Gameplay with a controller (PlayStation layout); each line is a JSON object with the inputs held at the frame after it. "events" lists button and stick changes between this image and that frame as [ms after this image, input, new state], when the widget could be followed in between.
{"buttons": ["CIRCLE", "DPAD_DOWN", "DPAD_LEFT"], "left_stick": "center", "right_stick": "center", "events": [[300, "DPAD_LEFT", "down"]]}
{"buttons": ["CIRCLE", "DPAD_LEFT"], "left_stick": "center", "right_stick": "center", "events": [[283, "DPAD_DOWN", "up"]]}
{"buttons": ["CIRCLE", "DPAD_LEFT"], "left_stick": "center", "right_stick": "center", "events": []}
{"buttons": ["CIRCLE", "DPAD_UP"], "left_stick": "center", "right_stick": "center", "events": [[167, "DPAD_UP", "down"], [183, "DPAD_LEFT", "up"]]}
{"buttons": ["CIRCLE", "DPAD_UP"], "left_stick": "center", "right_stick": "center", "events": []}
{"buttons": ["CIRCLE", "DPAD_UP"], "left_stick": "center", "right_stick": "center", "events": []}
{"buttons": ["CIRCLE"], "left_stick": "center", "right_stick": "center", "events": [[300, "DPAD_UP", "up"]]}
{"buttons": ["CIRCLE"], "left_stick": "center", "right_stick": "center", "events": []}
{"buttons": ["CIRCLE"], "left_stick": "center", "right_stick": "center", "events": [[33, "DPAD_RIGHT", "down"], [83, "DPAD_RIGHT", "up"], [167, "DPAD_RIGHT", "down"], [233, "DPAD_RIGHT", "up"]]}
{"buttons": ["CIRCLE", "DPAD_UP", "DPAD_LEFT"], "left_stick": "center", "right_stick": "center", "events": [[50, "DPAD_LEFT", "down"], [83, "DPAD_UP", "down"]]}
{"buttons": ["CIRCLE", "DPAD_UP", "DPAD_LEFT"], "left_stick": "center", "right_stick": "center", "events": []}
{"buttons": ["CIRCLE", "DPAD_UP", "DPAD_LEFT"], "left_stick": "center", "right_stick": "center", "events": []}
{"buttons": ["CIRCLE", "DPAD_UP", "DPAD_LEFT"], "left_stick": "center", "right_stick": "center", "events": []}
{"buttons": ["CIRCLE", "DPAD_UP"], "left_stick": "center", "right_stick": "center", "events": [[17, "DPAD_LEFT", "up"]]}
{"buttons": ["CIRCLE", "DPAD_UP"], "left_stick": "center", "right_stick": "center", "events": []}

* **TASK TO COMPLETE**:
Type out the listing again with nothing changed.

* **FINISHED EXERCISE**:
Gameplay with a controller (PlayStation layout); each line is a JSON object with the inputs held at the frame after it. "events" lists button and stick changes between this image and that frame as [ms after this image, input, new state], when the widget could be followed in between.
{"buttons": ["CIRCLE", "DPAD_DOWN", "DPAD_LEFT"], "left_stick": "center", "right_stick": "center", "events": [[300, "DPAD_LEFT", "down"]]}
{"buttons": ["CIRCLE", "DPAD_LEFT"], "left_stick": "center", "right_stick": "center", "events": [[283, "DPAD_DOWN", "up"]]}
{"buttons": ["CIRCLE", "DPAD_LEFT"], "left_stick": "center", "right_stick": "center", "events": []}
{"buttons": ["CIRCLE", "DPAD_UP"], "left_stick": "center", "right_stick": "center", "events": [[167, "DPAD_UP", "down"], [183, "DPAD_LEFT", "up"]]}
{"buttons": ["CIRCLE", "DPAD_UP"], "left_stick": "center", "right_stick": "center", "events": []}
{"buttons": ["CIRCLE", "DPAD_UP"], "left_stick": "center", "right_stick": "center", "events": []}
{"buttons": ["CIRCLE"], "left_stick": "center", "right_stick": "center", "events": [[300, "DPAD_UP", "up"]]}
{"buttons": ["CIRCLE"], "left_stick": "center", "right_stick": "center", "events": []}
{"buttons": ["CIRCLE"], "left_stick": "center", "right_stick": "center", "events": [[33, "DPAD_RIGHT", "down"], [83, "DPAD_RIGHT", "up"], [167, "DPAD_RIGHT", "down"], [233, "DPAD_RIGHT", "up"]]}
{"buttons": ["CIRCLE", "DPAD_UP", "DPAD_LEFT"], "left_stick": "center", "right_stick": "center", "events": [[50, "DPAD_LEFT", "down"], [83, "DPAD_UP", "down"]]}
{"buttons": ["CIRCLE", "DPAD_UP", "DPAD_LEFT"], "left_stick": "center", "right_stick": "center", "events": []}
{"buttons": ["CIRCLE", "DPAD_UP", "DPAD_LEFT"], "left_stick": "center", "right_stick": "center", "events": []}
{"buttons": ["CIRCLE", "DPAD_UP", "DPAD_LEFT"], "left_stick": "center", "right_stick": "center", "events": []}
{"buttons": ["CIRCLE", "DPAD_UP"], "left_stick": "center", "right_stick": "center", "events": [[17, "DPAD_LEFT", "up"]]}
{"buttons": ["CIRCLE", "DPAD_UP"], "left_stick": "center", "right_stick": "center", "events": []}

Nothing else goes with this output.